Re: Extrajudicial Killing

Gator Guy wrote:
Wed Nov 28, 2018 11:38 am
On the other hand, I'm not so opposed to assassination as an instrument of foreign policy, the same as waging war. If it's moral to kill front line troops, then it's moral to kill military commanders. It's more effective to target and kill a military commander than the troops he commands. It's also ethically superior if the troops are conscripts and would rather be home with their families. This also applies to political leaders who declare war or exert control over the military. Killing them is more bang for the buck than killing a grunt, and at worst ethically equivalent, despite what those politicians want us to believe.
I understand your point about the ethics of it, though I personally disagree. Of course, ethics and morals are always a personal option to be decided individually. I find an ethical difference in killing someone in open combat as opposed to a hidden attack from which he cannot defend effectively. You have a very good point about the use of conscripts though and it is hard to argue that we should kill troops who are fighting us because they are more afraid of their own supervisors than they are of us.

I will point out that killing leaders and politicians may not be more effective than killing the soldiers. In a military like the Russians have, killing leaders is very effective (well, according to my training). They have a policy of not automatically moving people up so that a company gets stopped when the commander gets killed, until a new commander arrives. This may have changed since my training was a few decades ago. In our military, it has been proven to not be very effective. We train our soldiers to think and show initiative, but even more importantly to automatically move up as needed in combat.

Politicians are a whole different story. I wholeheartedly would like to see more of them on the front lines, though I know it is not practical. Even there though, we have a policy of automatically moving up to keep a functioning government. Look at the chain of succession for the President as one example. Killing the president would do nothing to stop the government, though it might slow it down for a day or two.
by srothstein
Fri Nov 23, 2018 10:12 am
Forum: Off-Topic
Topic: Extrajudicial Killing
Replies: 38
Views: 2368

Re: Extrajudicial Killing

The difference is actually very easy to see. Notice who is most upset about the KSA killing. This same group is also not upset about anything Obama did and generally ignores the Constitution. In this case, they are upset because the current president is not upset about it. This is American politics being played out. I do not see very many conservatives upset about the killing, though I am not sure if it is because they support the president, they see the hypocrisy, or they see what happens in other countries to their citizens as none of our business.

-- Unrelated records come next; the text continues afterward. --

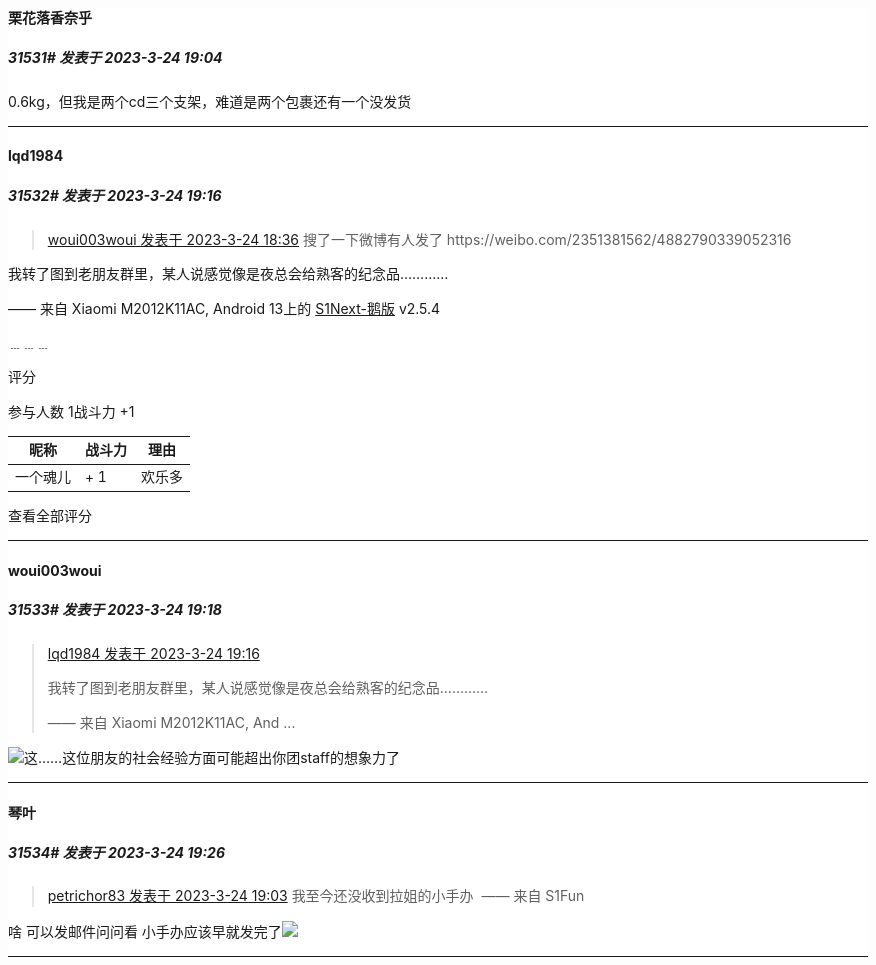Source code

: ####  栗花落香奈乎  
##### 31531#       发表于 2023-3-24 19:04

0.6kg，但我是两个cd三个支架，难道是两个包裹还有一个没发货

*****

####  lqd1984  
##### 31532#       发表于 2023-3-24 19:16

<blockquote><a href="httphttps://bbs.saraba1st.com/2b/forum.php?mod=redirect&amp;goto=findpost&amp;pid=60210358&amp;ptid=2112416" target="_blank">woui003woui 发表于 2023-3-24 18:36</a>
搜了一下微博有人发了 https://weibo.com/2351381562/4882790339052316</blockquote>
我转了图到老朋友群里，某人说感觉像是夜总会给熟客的纪念品…………

—— 来自 Xiaomi M2012K11AC, Android 13上的 [S1Next-鹅版](https://github.com/ykrank/S1-Next/releases) v2.5.4

﹍﹍﹍

评分

 参与人数 1战斗力 +1

|昵称|战斗力|理由|
|----|---|---|
| 一个魂儿| + 1|欢乐多|

查看全部评分

*****

####  woui003woui  
##### 31533#       发表于 2023-3-24 19:18

<blockquote><a href="httphttps://bbs.saraba1st.com/2b/forum.php?mod=redirect&amp;goto=findpost&amp;pid=60210819&amp;ptid=2112416" target="_blank">lqd1984 发表于 2023-3-24 19:16</a>

我转了图到老朋友群里，某人说感觉像是夜总会给熟客的纪念品…………

—— 来自 Xiaomi M2012K11AC, And ...</blockquote>
<img src="https://static.saraba1st.com/image/smiley/face2017/091.png" referrerpolicy="no-referrer">这……这位朋友的社会经验方面可能超出你团staff的想象力了

*****

####  琴叶  
##### 31534#       发表于 2023-3-24 19:26

<blockquote><a href="httphttps://bbs.saraba1st.com/2b/forum.php?mod=redirect&amp;goto=findpost&amp;pid=60210671&amp;ptid=2112416" target="_blank">petrichor83 发表于 2023-3-24 19:03</a>
 我至今还没收到拉姐的小手办  —— 来自 S1Fun</blockquote>
啥 可以发邮件问问看 小手办应该早就发完了<img src="https://static.saraba1st.com/image/smiley/face2017/099.png" referrerpolicy="no-referrer">

*****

Another case I recently saw of the same thing was the judge who said the president had no authority to issue an order that goes against the written immigration law. I was wondering how we could get the case about ending the program created by Obama that went against the immigration laws in front of him. A different judge said it was unconstitutional to enforce immigration laws the way they are written.

This is a sign of how divided our country has become. Our major media is very biased in its reporting and is actively trying (IMO) to help manipulate public opinion. Unfortunately, I see very little sign of anything getting any better in the near future.

To address the killings more directly, I will point out that assassination has long been used as a tool by various governments. It has also been long used by our government, even though its public acknowledgement is more recent. In a lot of cases, the assassination has been disguised by a kangaroo court or by other laws, such as the historical policy that an enemy soldier caught in our uniform was automatically a spy and could be executed on the spot. The US has also tried to, as a general rule, to cover it with a trial and capital sentence. This is the kangaroo courts I was talking about.

I disagree with assassination as a policy but I am not sure anyone could ever do anything to stop it.